Cheap inclusive tech

“The Estonian experience also demonstrates that high rates of basic technological penetration pay off better than cutting-edge technology only in the hands of a selected few. Cheap, common technology that is inclusively used by society as a whole brings much greater benefits than exclusive ones only accessible to upwardly mobile populations.

Estonia is running its country like a tech company (Quartz)

We know the upsides of connectivity during social isolation. But that’s a privilege for those who have access. What about those who can’t afford it? Or those who are under-served by the infrastructure in their area?

Related:

Tech is the environment in which we function

“What this decade’s critiques miss is that over the past 10 years, our tech has grown from some devices and platforms we use to an entire environment in which we function. We don’t “go online” by turning on a computer and dialing up through a modem; we live online 24/7, creating data as we move through our lives, accessible to everyone and everything.”

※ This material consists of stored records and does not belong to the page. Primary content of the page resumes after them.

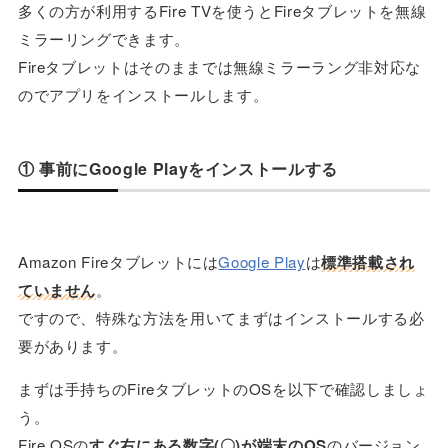
多くの方が利用するFire TVを使うとFireタブレットを無線
ミラーリングできます。
Fireタブレットはそのままでは無線ミラーラング非対応な
のでアプリをインストールします。
① 事前にGoogle Playをインストールする
Amazon Fireタブレットには
Google Play
は
標準搭載され
ていません
。
ですので、特殊な方法を用いてまずはインストールする必
要があります。
まずは手持ちのFireタブレットのOSを以下で確認しましょ
う。
Fire OSの
すぐ右にある数字(〇)が端末のOS
のバージョン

We’ve spent the decade letting our tech define us. (The Guardian)

Remember when sharing your real name was a big deal?

ASPIRE: The qualities of an excellent website.

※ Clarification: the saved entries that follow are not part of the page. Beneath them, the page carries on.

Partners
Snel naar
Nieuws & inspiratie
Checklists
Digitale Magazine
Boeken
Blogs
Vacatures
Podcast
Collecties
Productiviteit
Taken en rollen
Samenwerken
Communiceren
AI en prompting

ASPIRE is an acronym that neatly covers some ideal qualities that I think we should… aspire to, when aiming to create excellent websites. […] I particularly love that the word aspire is about goals, and not necessarily rules. There may be no site on the web that truly nails every quality on this list, but it’s still useful to define what we think is great.”

ASPIRE: Ideals to Aspire to When Building Websites (Filament Group)

Covering the ASPIRE acronym:

  • Accessible to people of all abilities
  • Secure data transmission, storage, manipulation
  • Performant on most devices, even with shoddy connectivity
  • Inclusive of diverse audiences
  • Responsive and adaptive to all screen conditions
  • Ethical in the handling of user data

Kudos to Scott Jehl and Aaron van de Weijenbergh and their Twitter thread.

Running the gauntlet of content moderation

“Peter, who has done this job for nearly two years, worries about the toll that the job is taking on his mental health. His family has repeatedly urged him to quit. But he worries that he will not be able to find another job that pays as well as this one does: $18.50 an hour, or about $37,000 a year.

“Do you know what my brain looks like right now? Do you understand what we’re looking at? We’re not machines. We’re humans. We have emotions, and those emotions are deeply scarred by looking at children being raped all the time, and people getting their heads chopped off.””

The terror queue (The Verge)

I tweet, therefore I am

“I tweet, therefore I am? Internet participation can feel like being on tour in perpetuity, and the feedback loops can feel like a noose, one that you tighten yourself.”

How Everyone IPO’d in the 21st Century (Eugene Wei)

I read somewhere recently — can’t remember the source — that when you hit “peak social” on Twitter, everything you write sounds like something you’d pull out of a fortune cookie. Truisms to amplify and outrage to stoke. Hell, I’m guilty of it. So how do we keep it in check and not lose ourselves to the game of scoring internet points?

The next era of Instagram

“Forbes and a handful of social-media-marketing websites echo that appetites are changing. People are sick of unrealistic lifestyles and picture-perfect aesthetics, they say. The next era of Instagram is all about the “relatable influencer,” with trends like #nomakeup, #nofilter, #mentalhealth, #bodyimage, and “Instagram vs. Reality” memes. I now realize that in this essay, I’ve hit five out of five.”

— Who Would I Be Without Instagram? An investigation (The Cut)

Instagram started with snapshots of personal moments in filtered splendor. Then it swung towards influencers peddling products via over-produced photo shoots. Now it’s swinging back to something more real. (Hopefully.)

Technology is not the world

“It’s been hard to accept, at least for me, that each of our techy ideologies, while containing various merits, don’t really add up to a worldview, because technology is not the world. It’s just another layer in the Big Crappy Human System along with religion, energy, government, sex, and, more than anything else, money.

Why I (Still) Love Tech (Wired)

This essay from Paul Ford echoes much of how I feel about this industry I fell into. I love tech because of the opportunity it affords us. Tech isn’t inherently good or evil. It reflects the intent and decisions of those who harness it.

Also FTA: “Technology is just another human creation—like religion or government or sports or money. It’s not perfect, and it never will be. But it’s still a miracle.” — Amen.

Pinterest’s potential

“One of the biggest value propositions in retailers for Pinterest lies in creating as seamless of an experience possible for users to find something they like on Pinterest and go buy it. And while Pinterest hasn’t yet perfected the format for doing so — neither have any of its competitors.”

Pinterest’s long road to becoming a commerce platform (Digiday)

I like Pinterest. Sometimes I even love Pinterest.

It’s a source of inspiration; DIY solutions for household problems; and discovery for things I’d maybe like to buy. And because it doesn’t have any of the volatility of other social networks, it’s also like a mental break, a breather, from the rest of the web.